By Andrew Karpan
Law360 (August 18, 2023, 7:50 PM EDT) — U.S. Circuit Judge Pauline Newman, who’s fighting with her Federal Circuit colleagues to remain on the bench, on Friday penned an opinion on behalf of the appeals court affirming Patent Trial and Appeal Board decisions that invalidated patent claims challenged by streaming equipment manufacturer Roku.
Judge Newman delivered a 24-page nonprecedential decision in an appeal that she and two other judges heard back in November over findings from the PTAB that had scratched out claims in patents owned by a Roku Inc. rival called Universal Electronics Inc.
“We have considered all the arguments concerning these three patents and affirm the board’s decisions of invalidity of the claims at issue,” wrote Judge Newman for the panel.
On Aug. 4, a panel of three other judges on the Federal Circuit released a 111-page report recommending that Judge Newman be suspended from the court for a year for not cooperating with an ongoing investigation into claims that she is not mentally fit to remain on the bench. Judge Newman’s response to those recommendations is due on Aug. 31.
Nevertheless, Judge Newman has continued to pen opinions on cases she heard before she was blocked from hearing new cases in April. Some of these decisions have involved dissents on issues like the current state of patent eligibility law or how the patent board handles obviousness. In interviews, she’s mused that she isn’t sure “that [the court] can be salvaged or restored, either in the public mind or in the judicial structure of the nation.”
Friday’s decision, however, was an affirmation. In the finding, Judge Newman wrote that the patent board was right to wipe out some patent claims, and the two other judges who heard the case agreed.
Universal, a Scottsdale, Arizona-based electronics company, had asserted the patents in an infringement case against Roku back in 2018. Universal alleged that a variety of Roku’s remote control devices infringed a collection of patents connected to remote control configuration software that Universal markets under the brand name QuickSet.

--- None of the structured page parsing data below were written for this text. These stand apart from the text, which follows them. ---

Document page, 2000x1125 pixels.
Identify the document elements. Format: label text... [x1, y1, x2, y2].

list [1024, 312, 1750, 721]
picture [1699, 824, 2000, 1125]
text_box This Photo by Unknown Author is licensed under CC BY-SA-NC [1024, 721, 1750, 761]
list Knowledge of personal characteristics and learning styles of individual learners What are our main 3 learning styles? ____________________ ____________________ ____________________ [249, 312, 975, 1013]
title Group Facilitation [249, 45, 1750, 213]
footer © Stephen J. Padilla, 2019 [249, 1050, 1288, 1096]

That dispute would later be put on hold after Universal also took its issues to the U.S. International Trade Commission. The trade commission would eventually issue a decision maintaining that the original software for Roku’s Ultra and Soundbar brand products infringed one of Universal’s patents, but that an updated model did not. Roku is appealing that decision and oral arguments in that appeal are scheduled to take place at the Federal Circuit during its session next month.
Roku would also head to the patent board to argue that some of those Universal patents weren’t legally valid either. It succeeded in wiping out some of them, but also failed to convince judges there that four of the challenged claims in one of Universal’s patents were invalid.
Roku did not appeal the holding that it lost, but Universal did, filing a set of appeals over the various decisions it lost that were eventually consolidated into a single case in front of the panel.
To no avail, wrote Judge Newman.
“The board found that a person of ordinary skill in this field would have been motivated to combine known modulation techniques with known wireless transmission, for the references are in closely related fields of endeavor, and the board’s conclusion was supported by expert testimony and citations to relevant references,” she said.
Counsel representing the two electronics companies did not respond to a request for comment.
The patents-in-suit are U.S. Patent Nos. 7,589,642; 8,004,389; 9,911,325.
U.S. Circuit Judges Pauline Newman, Jimmie V. Reyna and Kara Farnandez Stoll sat on the panel for the Federal Circuit.
Universal Electronics is represented by Michael Anthony Nicodema, Benjamin Gilford and James J. Lukas Jr. of Greenberg Traurig LLP.
Roku is represented by Jon Wright, Richard Crudo and Lestin L. Kenton of Sterne Kessler Goldstein & Fox PLLC, and Jonathan Daniel Baker and Michael David Saunders of Dickinson Wright PLLC.
The cases are Universal Electronics Inc. v. Roku Inc., case numbers 21-1992, 21-1993 and 21-1994, all in the U.S. Court of Appeals for the Federal Circuit.